Vous venez de financer un point d’accès pour les "SDF avec chiens", pourquoi ?
Dans le cadre des appels à projets auprès des associations, celui-ci a été soumis au jury. Il est composé de représentants de l’...ducation nationale, de la ville, de la caisse d’allocations familiales, de bibliothèque, du Conseil général. Une association, spécialisée dans l’accueil des SDF, s’est rendue compte qu’ils étaient chassés des points d’accès publics. On n’est pas allée la chercher. On donne 15 000 francs pour ce genre de projet. Ils ont déjà un local, ça leur permet d’acheter le ou les micro-ordinateurs dont ils ont besoin.
Pourquoi est-ce important de toucher tous les publics, via les points d’accès en ville ?
La densité des services proposés sur Internet ne fait que s’accroître. En particulier de la part des services publics pour faciliter les démarches administratives.
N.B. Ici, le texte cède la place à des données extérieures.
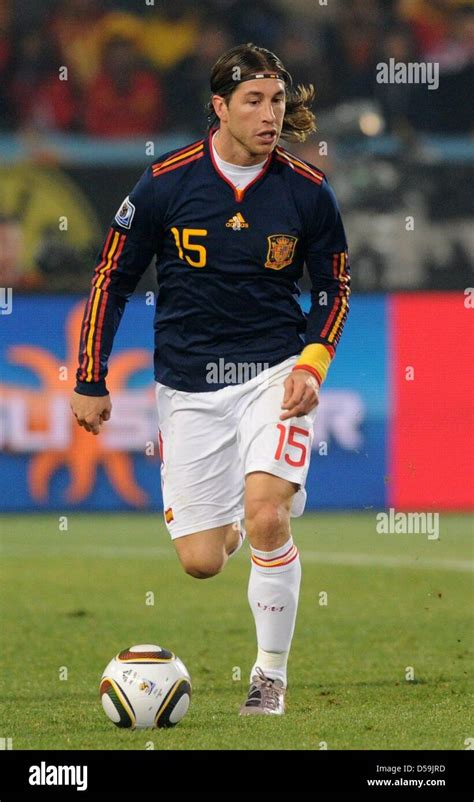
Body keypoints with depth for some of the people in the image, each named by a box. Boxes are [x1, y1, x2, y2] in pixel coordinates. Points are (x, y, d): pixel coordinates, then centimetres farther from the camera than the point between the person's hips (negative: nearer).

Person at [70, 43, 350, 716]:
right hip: (190, 387, 1)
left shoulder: (308, 192, -5)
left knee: (266, 520, -23)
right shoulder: (166, 183, -7)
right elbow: (112, 279, 3)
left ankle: (271, 673, -3)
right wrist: (90, 383, 3)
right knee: (202, 561, 0)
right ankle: (234, 518, 40)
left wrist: (312, 363, -7)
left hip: (273, 373, -1)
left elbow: (334, 286, 9)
Il devient donc de plus en plus nécessaire que les habitants des quartiers puissent disposer d’un accès Internet. Plus le nombre des utilisateurs sera grand, plus le sentiment de ceux qui ne le sont pas, de "ne pas en être" sera violent. C’est une problématique comparable à celle de la scolarisation. Si l’école obligatoire ne touchait pas tout le monde, ce serait tout aussi insupportable. Pour vivre en société, être un citoyen, il faut une certaine base culturelle, et tout le monde y a droit. Même si ce n’est pas encore aujourd’hui, il faut que ce soit possible un jour.